Out of the total of 7,400 structures, those for which SCF calculations converged successfully and the maximum force was less than 10 eV/Å were used to train the Neural Network. The number of structures used was 4,744 and the total number of atoms was 630,469.
③Training Data Generation with First-principles Calculations#
Training data was generated with Quantum ESPRESSO. The calculation conditions in SCF calculations were as follows.
# | The Calculation Conditions | set value |
---|---|---|
1 | pseudo-potential | Ultrasoft-Type (Ag.pbe-d-rrkjus.UPF, C.pbe-rrkjus.UPF) |
2 | Exchange Correlation Functional | GGA-PBE |
3 | Spin polarization | None |
4 | Wave function cutoff | 25Ry |
5 | Charge density cutoff | 225Ry |
6 | k point sampling | Only Γ point |
7 | Smearing | Gaussian (0.01Ry) |
8 | Convergence threshold | 10-6 Ry |
9 | lattice constant | Use values obtained from Materials Project |
④Neural Network Force Field Creation#
A Neural Network force field was created with the following specifications.
- Chebyshev polynomial was used for the symmetry function.
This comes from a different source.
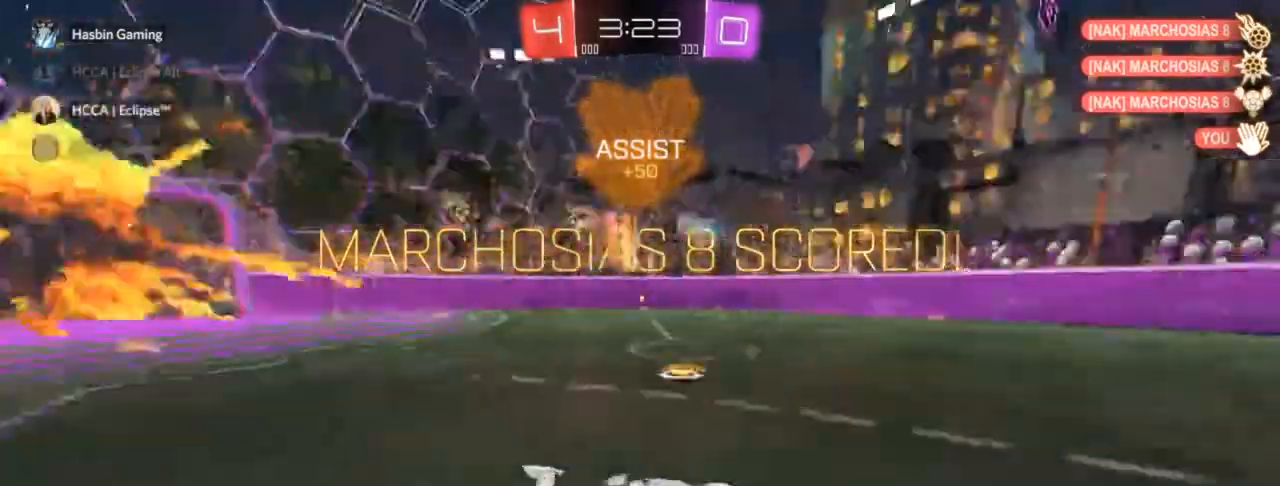
{"buttons": ["CIRCLE", "R2"], "left_stick": "right", "right_stick": "center", "events": [[17, "TRIANGLE", "up"], [200, "left_stick", "center"], [467, "left_stick", "right"]]}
The cutoff function was composed of tanh3 and the cutoff radius was 6 Å. The number of symmetry functions was 60 for the radial component and 40 for the angular component.
- The structure of the Neural Network was 2 layers x 50 nodes and the activation function was tanh.
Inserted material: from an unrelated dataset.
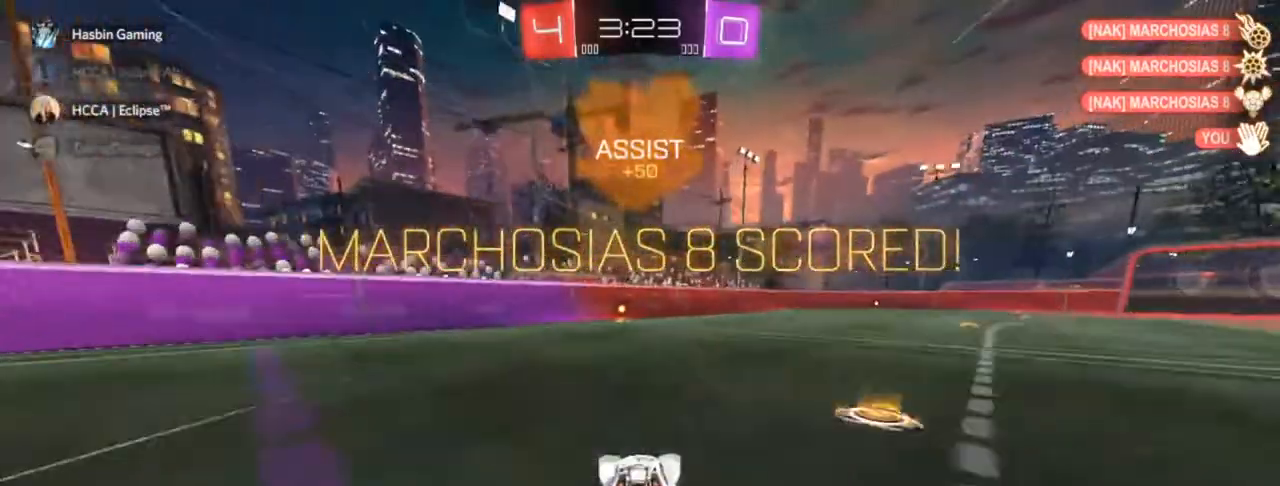
{"buttons": ["CIRCLE", "L3"], "left_stick": "down-right", "right_stick": "center", "events": [[17, "CROSS", "down"], [83, "CIRCLE", "up"], [100, "CIRCLE", "down"], [150, "CIRCLE", "up"], [150, "CROSS", "up"], [150, "left_stick", "up-right"], [167, "R2", "up"], [200, "L1", "down"], [267, "left_stick", "up"], [317, "CROSS", "down"], [383, "L1", "up"], [400, "left_stick", "down-right"], [417, "CIRCLE", "down"], [450, "L3", "down"], [467, "CROSS", "up"]]}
- A full batch algorithm was applied and optimization was performed using L-BFGS method.
- After the calculation of 10000 epochs, the RMSE for energy was 0.027 eV/atom and the RMSE for force was 0.15 eV/Å.
⑤Monte-Carlo Simulation#
Monte-Carlo simulation was performed with Metropolis method using created Neural Network force field.
Analyical Model
face_8x4√2slab_model.png)
Metropolis Method
Simulation video
Location of C atoms
- C atoms existed on the surface or the next sub-surface and rarely on the sub-surface.
- When the number of C atoms was smaller than 20, C atoms were preferentially in the next sub-surface.
- When the number of C atoms was greater than 20, the number of C atoms in the next sub-surface tended to decrease slightly. Instead, the number of C atoms on the surface increased linearly.
- The limit number of C atoms that could enter the next sub-surface was about 8, and all of excess C atoms above that existed on the surface.